─── RECORDS PROVIDED
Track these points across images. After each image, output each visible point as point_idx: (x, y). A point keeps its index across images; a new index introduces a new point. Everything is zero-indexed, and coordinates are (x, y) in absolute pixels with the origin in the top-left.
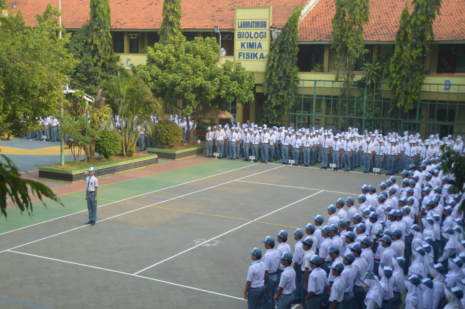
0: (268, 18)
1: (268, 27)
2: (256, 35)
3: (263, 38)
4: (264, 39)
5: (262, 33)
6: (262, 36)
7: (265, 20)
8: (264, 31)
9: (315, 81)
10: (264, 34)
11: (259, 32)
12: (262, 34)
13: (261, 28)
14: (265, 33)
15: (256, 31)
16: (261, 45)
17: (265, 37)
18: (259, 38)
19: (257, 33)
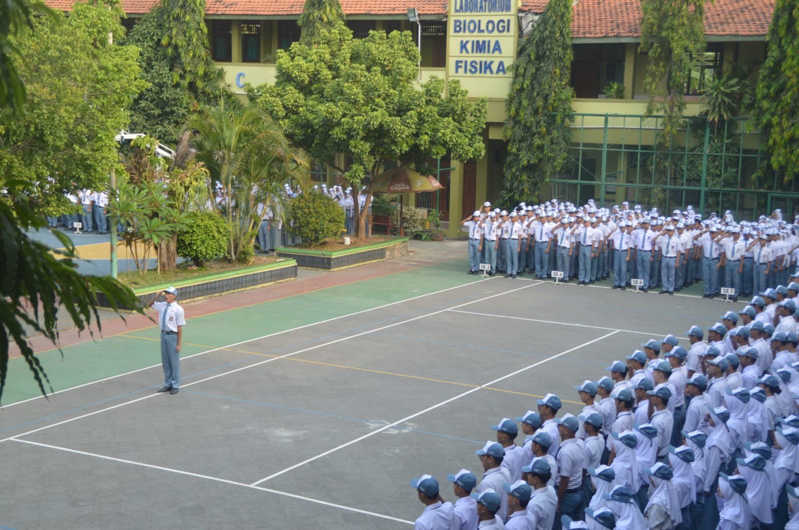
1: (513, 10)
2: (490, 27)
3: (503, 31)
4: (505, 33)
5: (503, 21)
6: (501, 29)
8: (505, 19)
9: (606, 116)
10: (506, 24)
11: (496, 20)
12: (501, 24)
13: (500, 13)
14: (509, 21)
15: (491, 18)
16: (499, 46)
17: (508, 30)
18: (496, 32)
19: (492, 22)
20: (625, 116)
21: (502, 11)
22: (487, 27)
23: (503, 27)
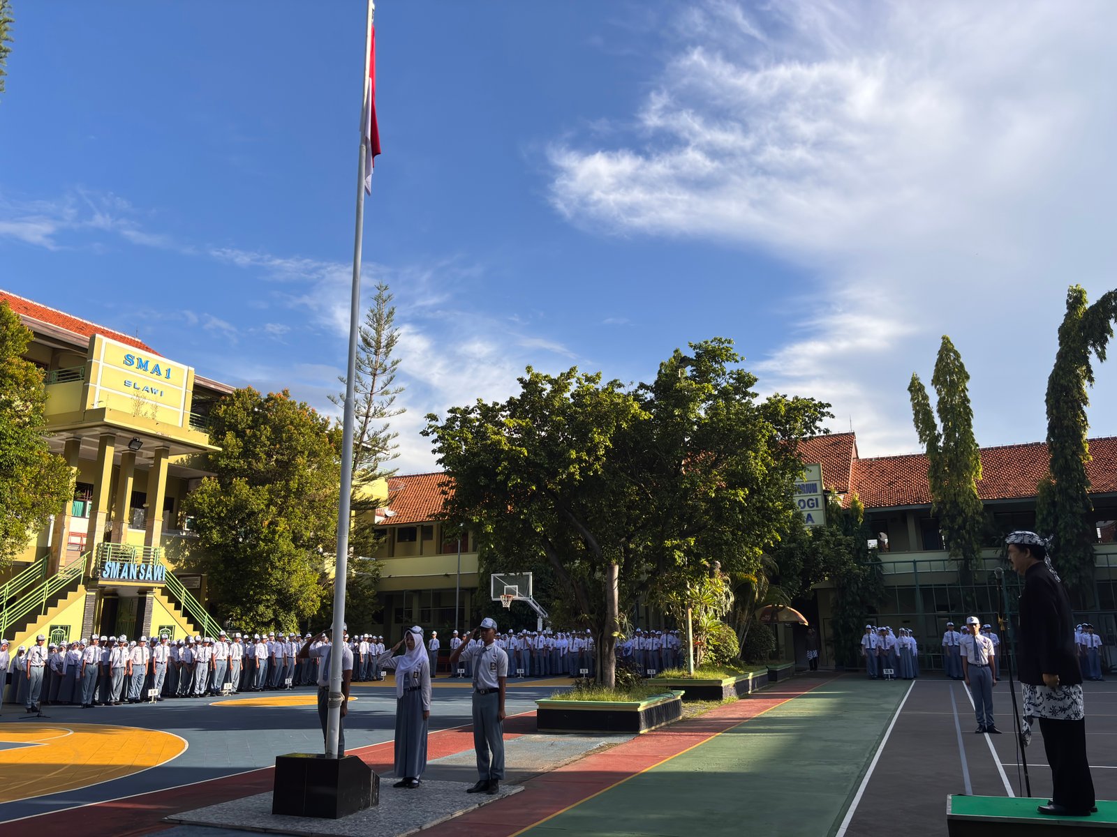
──────
▸ **WHAT TO WORK ON**: Without including the pictures, copy all of the data exactly.

▸ **SOLUTION**:
Track these points across images. After each image, output each visible point as point_idx: (x, y). A point keeps its index across images; a new index introduces a new point. Everything is zero-indexed, and coordinates are (x, y) in absolute pixels with the origin in the top-left.
0: (268, 18)
1: (268, 27)
2: (256, 35)
3: (263, 38)
4: (264, 39)
5: (262, 33)
6: (262, 36)
7: (265, 20)
8: (264, 31)
9: (315, 81)
10: (264, 34)
11: (259, 32)
12: (262, 34)
13: (261, 28)
14: (265, 33)
15: (256, 31)
16: (261, 45)
17: (265, 37)
18: (259, 38)
19: (257, 33)
1: (513, 10)
2: (490, 27)
3: (503, 31)
4: (505, 33)
5: (503, 21)
6: (501, 29)
8: (505, 19)
9: (606, 116)
10: (506, 24)
11: (496, 20)
12: (501, 24)
13: (500, 13)
14: (509, 21)
15: (491, 18)
16: (499, 46)
17: (508, 30)
18: (496, 32)
19: (492, 22)
20: (625, 116)
21: (502, 11)
22: (487, 27)
23: (503, 27)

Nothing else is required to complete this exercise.